The director-general of the National Information Technology Development Agency (NITDA), Mallam Kashifu Abdullahi highlighted the potential for advanced technologies like artificial intelligence (AI), the Internet of Things (IoT) and blockchain to address challenges faced by Nigeria’s farmers during a keynote speech in Abuja.

He emphasised the transformative impact of these technologies on agricultural practices and food security.

At the launch of the Survey on the Digitisation of Supply-Chain in Small-scale Nigerian Farms Project, Abdullahi, represented by the agency’s director of digital economy department, Engr. Salisu Kaka discussed the project’s goal to enable smallholder farmers in Nigeria to thrive, increase their income, and expand their market opportunities, thereby creating wealth and prosperity through agriculture.
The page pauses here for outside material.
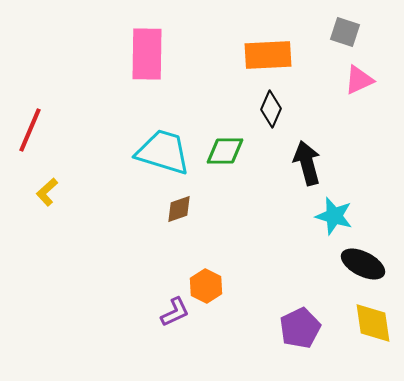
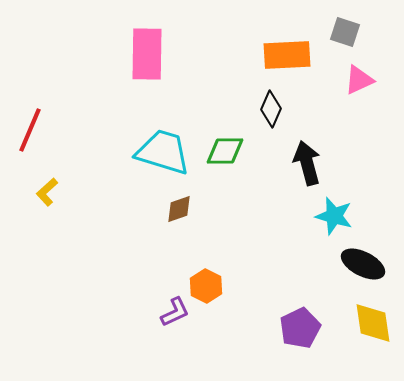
orange rectangle: moved 19 px right
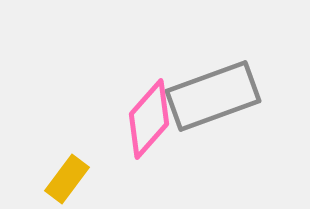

Abdullahi also emphasised the importance of digitising the supply chain for small-scale farms, particularly in addressing challenges such as limited access to technology, high production costs, limited financing, post-harvest losses, poor market access, and labour shortages. Digitisation, he noted, offers a transformative solution to these challenges and can help small-scale farmers meet consumer demands, enhance food quality and safety and promote sustainable practices.

He pointed out how technologies like AI, IoT, and blockchain can play crucial roles in optimizing supply chains and improving productivity and economic potential for small-scale farmers. Abdullahi also highlighted NITDA’s support for Nigeria’s agricultural sector, including initiatives like the National Adopted Village for Smart Agriculture (NAVSA) and the Strategic Roadmap and Action Plan, 2024 – 2027 (SRAP 2.0), which focus on promoting technology in agriculture to boost food security and the sector’s GDP contribution.

Abdullahi also referenced a successful case in Kenya, where digitisation efforts led to substantial increases in farmers’ incomes. Additionally, co-founder/CEO of AGROVESTO, Bayo Adewoye discussed the project’s goals to improve farmer income, enhance supply chains and empower farmers with digital skills to expand their market reach.

The next steps outlined include the rollout of digitisation for market access, the design and integration of a digital platform for market access, and the onboarding of cooperatives and SHEP graduates to the platform, followed by monitoring and evaluation activities.